Peygamber(s.a.v.)'in şöyle buyurdu: Hz.
Peygamber(s.a.v.): "Mirac'a çıkarıldığımda bir
topluluğun yanından geçtim. Bunlar bakırdan
tırnaklarıyla yüzlerini ve göğüslerini tırmalıyorlardı."
Bunun üzerine: "Ya Cebrail, bunlar
kimdir?" dedim. Cebrail: "Bunlar, insanların etini
yiyen (gıybet eden)ler, onların şereflerine ve
onurlarına ilişenlerdir." Dedi. (Ebû Dâvûd,
Edeb, 35)
Allah(c.c.) dil nimetini, kendisini zikretmek,
hak ve hakikati anlatmak, hayır ve iyilik konuşmak
ve nimetlerine karşı şükretmek için vermiştir.
Mümin bir şahsiyete düşen vazife, dil
nimetinin değerini bilip ona göre hareket etmek
ve insanların gıybetini etmemektir. Çünkü
ahirette her nimetten sorulacağız. Dil bir nimettir;
ondan da sorulacağız. Allah(c.c.) bu konuda
şöyle buyurmaktadır: "Nihayet o gün nimetlerden
elbette sorguya çekileceksiniz."(Tekâsür,
102/8) Müslüman, dilinden zarar görülmeyen,
konuştuğunda iyilik üzerine konuşan ve faydasız
olan hususlarda susan ve diline sahip çıkan
örnek bir kişiliğe sahiptir. Nitekim Hz.
Peygamber(s.a.v.), bu konuda şöyle buyurmaktadır:
"Müslüman, Müslümanların, onun elinden
ve dilinden güven içinde olduğu
kimsedir"(Buhârî, Îmân, 5; Müslim, Îmân,
65,66); "Allah'a ve ahiret gününe inanan, ya
hayır söylesin ya ada sussun."( Buhârî, Edeb, 31;
Müslim, Îmân, 74)
2. Sû-i Zân/Kötü Önyargıda Bulunmak
Zan, hakkında kesin bilgi sahibi olmayan bir
hususta ön yargıda ve düşüncede bulunmaktır.
Bu da ikiye ayrılır; Hüsn-ü zan ve sû-i zan.

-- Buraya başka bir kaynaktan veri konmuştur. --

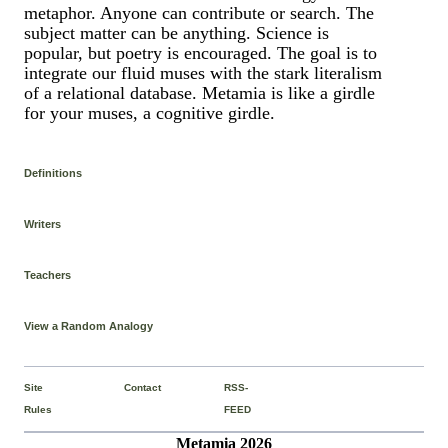
metaphor. Anyone can contribute or search. The
subject matter can be anything. Science is
popular, but poetry is encouraged. The goal is to
integrate our fluid muses with the stark literalism
of a relational database. Metamia is like a girdle
for your muses, a cognitive girdle.
Definitions
Writers
Teachers
View a Random Analogy
Site
Contact
RSS-
Rules
FEED
Metamia 2026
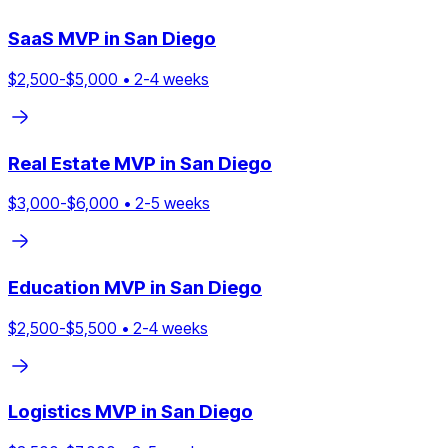
SaaS
MVP in
San Diego
$
2,500
-$
5,000
•
2
-
4
weeks
Real Estate
MVP in
San Diego
$
3,000
-$
6,000
•
2
-
5
weeks
Education
MVP in
San Diego
$
2,500
-$
5,500
•
2
-
4
weeks
Logistics
MVP in
San Diego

Hüsn-ü zan: Bir kişi hakkında iyi düşünceye ve
yargıya sahip olmaktır. Örnek olarak; Bizi her
gördüğünde selam veren birisinin, dalgınlıktan
dolayı bize selam vermeyip önümüzden geçmesi
durumunda şöyle bir düşünce ve yargı sahibi
olmak "Demek ki beni görmedi veya bir şeye
dalmış. Su-i zan: Bir kişi hakkında kötü düşünceye
ve yargıya sahip olmaktır. Bizi her
gördüğünde selam veren birisinin, dalgınlıktan
dolayı bize selam vermeyip önümüzden geçmesi
durumunda şöyle bir düşünce ve yargı sahibi
olmak "Gördüğü halde selam vermedi. Bu
arkadaşım değişmiş, Kibirli ve gururlu olmuş"

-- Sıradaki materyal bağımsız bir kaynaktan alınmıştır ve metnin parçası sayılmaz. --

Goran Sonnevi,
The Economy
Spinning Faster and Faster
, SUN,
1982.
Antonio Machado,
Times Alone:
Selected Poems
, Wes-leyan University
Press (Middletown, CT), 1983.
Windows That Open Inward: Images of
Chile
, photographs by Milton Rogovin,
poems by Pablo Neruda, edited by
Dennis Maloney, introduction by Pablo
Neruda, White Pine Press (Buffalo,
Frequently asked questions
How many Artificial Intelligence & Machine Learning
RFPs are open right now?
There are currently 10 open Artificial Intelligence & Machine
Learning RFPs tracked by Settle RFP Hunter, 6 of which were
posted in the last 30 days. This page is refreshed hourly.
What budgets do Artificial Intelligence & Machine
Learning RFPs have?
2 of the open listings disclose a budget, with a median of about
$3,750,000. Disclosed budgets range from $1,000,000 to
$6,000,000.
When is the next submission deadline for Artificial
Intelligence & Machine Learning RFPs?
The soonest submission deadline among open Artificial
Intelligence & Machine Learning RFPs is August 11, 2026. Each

Dinimiz Islam, sû-i zan etmeyi ve sahibi
olmayı uygun görmemiş ve onun bir günah
olduğunu ifade etmiştir. Müslüman bir kişi bu
kötü hasletten uzak durması gerekiyor.
Allah(c.c.) sû-i zandan uzak durulması gerektiği
hakkında şöyle buyurmaktadır: "Ey iman edenler!
Zannın çoğundan sakının; çünkü bazı zanlar
günahtır." (Hucurât, 49/12) Hz.
Peygamber(s.a.v.) sû-i zandan sakınılması gerektiği
hususunda şöyle buyurmaktadır: "(Sû-i)zandan
sakının. Zira zan, sözlerin en yalanıdır."

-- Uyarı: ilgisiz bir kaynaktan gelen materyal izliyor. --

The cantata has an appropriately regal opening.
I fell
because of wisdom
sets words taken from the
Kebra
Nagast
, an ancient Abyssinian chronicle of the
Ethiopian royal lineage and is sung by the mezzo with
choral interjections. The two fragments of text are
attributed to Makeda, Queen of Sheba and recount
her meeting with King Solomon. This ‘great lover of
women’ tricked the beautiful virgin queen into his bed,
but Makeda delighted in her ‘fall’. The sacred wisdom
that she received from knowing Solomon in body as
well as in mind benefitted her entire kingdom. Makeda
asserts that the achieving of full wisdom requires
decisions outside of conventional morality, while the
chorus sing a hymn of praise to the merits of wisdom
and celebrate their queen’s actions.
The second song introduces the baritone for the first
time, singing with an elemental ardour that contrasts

(Müslim, Birr, 46; Buhârî, Nikâh, 46).
Resulullah(s.a.v.) Tebük'te cemaat içinde otururken:
"Ka'b b. Mâlik ne yaptı?" dedi. Bunu
üzerine Benî Selime'den bir adam: " Ya
Resulullah! Giysilerine ve boyuna, posuna bakıp
gururlanması, onu alıkoydu." Deyince Muâz b.
Cebel(r.a.) ona: "Ne kötü bir söz söyledin."
Dedi. (Sonra Hz. Peygamber'e dönerek)
"Vallahi, ya Resulullah, Ka'b hakkında iyilikten
başka bir şey bilmiyoruz." Dedi.
Resulullah(Muâzb. Cebel'in bu düşüncesini hoş
görerek) sustu.(Buhârî, MegâzÎ, 80; Müslim,
Tevbe, 53)
Müslüman, diğer Müslüman kardeşleri
hakkında iyi niyet (hüsn-ü zan) beslemelidir.
Zira bu dinimizin gereğidir. Ayrıca fitnenin def'i
böyle bir tutumu gerekli kılmaktadır. Birbirimiz
hakkında iyi düşünmeli ve birbirimize müminler
olarak güvenmeliyiz. Imam Gazzalî, sû-i zannı
'kalp ile gıybet' şeklinde tanımlamış; 'bir kimsenin
ayıbını, insanın kendi kendine söylemesini'
bile reddetmiş; kalp ile gıybeti, 'gözü ile kötü bir
şeyi görmeden, kulağı ile duymadan, bir kimseye
sû-i zanda bulunmak' şeklinde tarif etmiştir.